Au plan régional, l’épisode concerne toute l’Afrique de l’Ouest. La CEDEAO traverse une période de recomposition, entre sorties de certains États, recomposition des alliances et montée des discours sécuritaires. Dans ce contexte, la liberté de la presse devient un marqueur de gouvernance. Quand un État ouest-africain serre l’espace médiatique, il pèse sur ses voisins, parce qu’il contribue à normaliser un modèle de contrôle plus dur. À l’inverse, une transparence rapide et documentée peut calmer la crise.

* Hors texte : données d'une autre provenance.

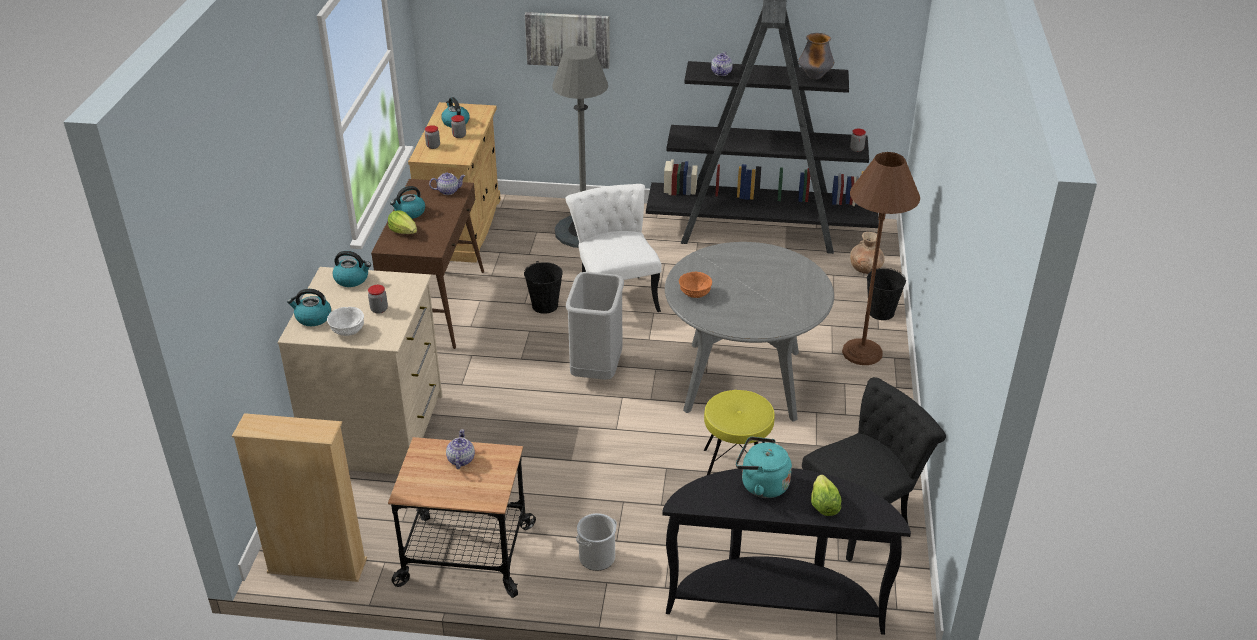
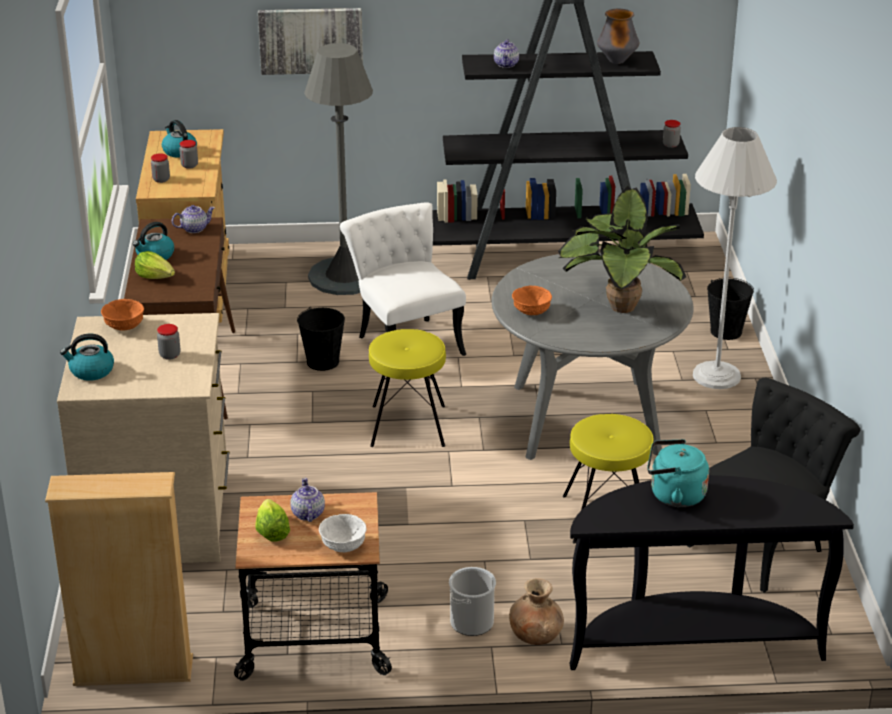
camera: 10 degrees left, 5 degrees down
white bowl [327,307,364,336] -> white bowl moved to [319,514,366,552]
kettle [333,251,371,287] -> orange bowl [101,299,144,330]
grey trash can [566,272,624,380] -> yellow stool [369,329,446,447]
lettuce [811,475,841,516] -> lettuce moved to [255,499,290,541]
brown floor lamp [842,152,920,365] -> white floor lamp [693,127,777,389]
brown vase [850,232,884,274] -> brown vase moved to [509,578,564,645]
none -> potted plant [558,186,686,313]

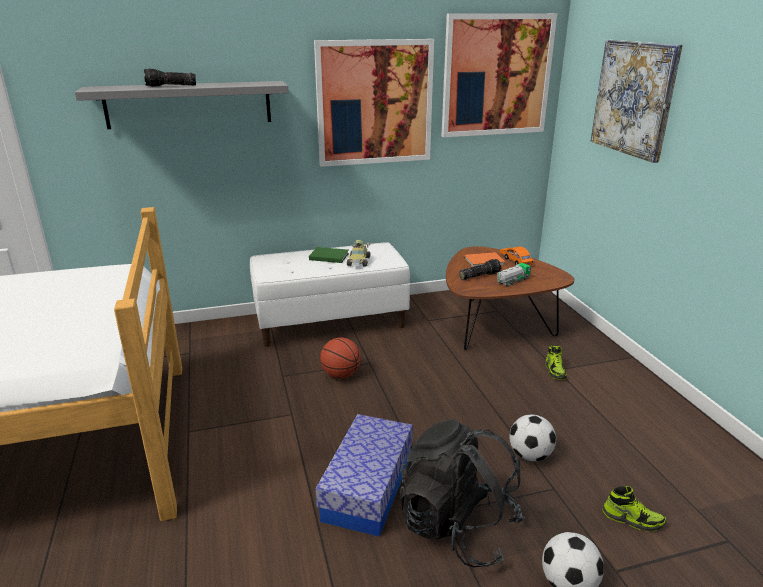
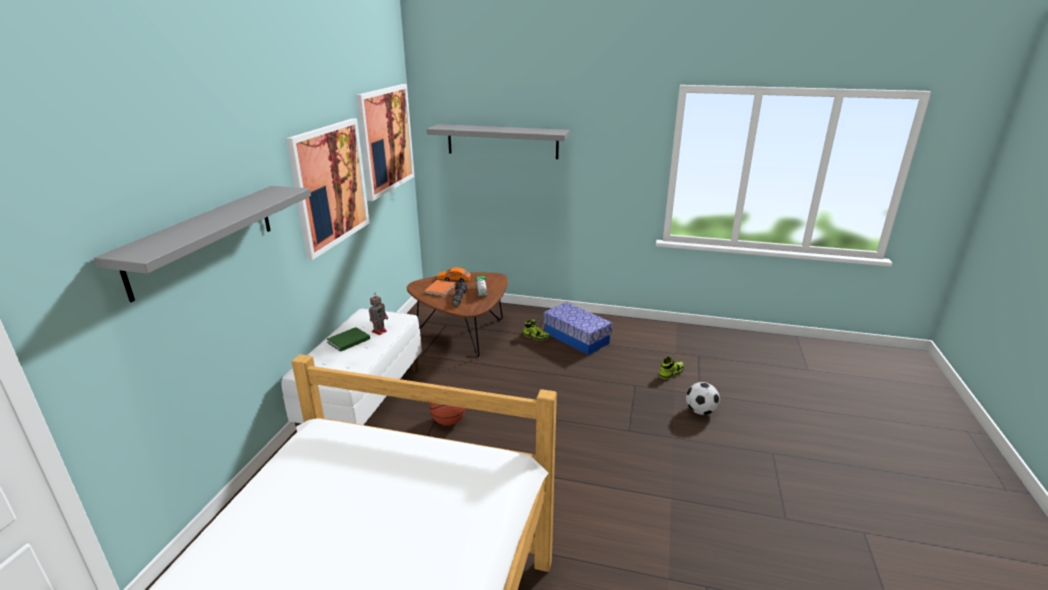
camera: 60 degrees left, 0 degrees up
flashlight [144,68,196,87] -> none
storage box [315,414,413,537] -> storage box moved to [543,302,613,355]
toy car [347,240,371,267] -> toy robot [369,295,388,335]
black backpack [400,419,525,568] -> none
football [509,415,556,461] -> none
picture [591,40,683,163] -> grey shelf [427,124,570,159]

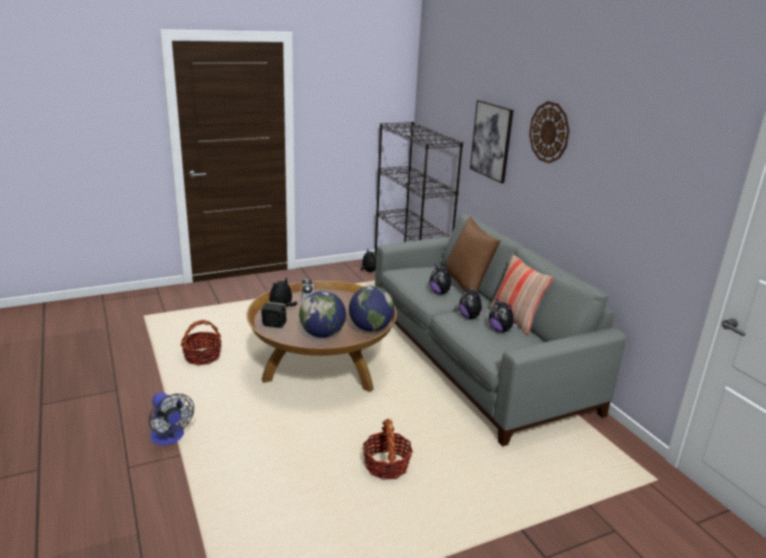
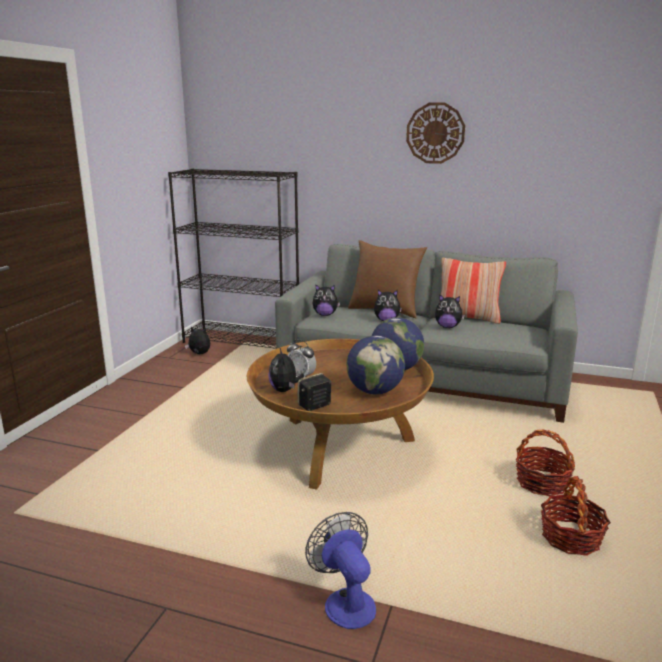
camera: 45 degrees left, 5 degrees down
fan [149,392,194,446] -> fan turned 120 degrees counterclockwise [305,512,376,629]
basket [181,320,222,366] -> basket moved to [541,476,611,556]
picture [470,100,513,183] -> none
plush toy [489,298,518,332] -> plush toy moved to [313,285,340,316]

La prochaine séquence sera décisive. Elle dépendra des actes de procédure, de la position du parquet togolais, de l’attitude de Paris et de la suite donnée au dossier Ayité, si ce lien est confirmé ou non. En attendant, cette affaire dit quelque chose de plus large sur le Togo : un pays où le pouvoir veut maîtriser l’image qu’il renvoie, au risque de transformer des professionnels de l’information en variables d’ajustement d’un rapport de force qui les dépasse.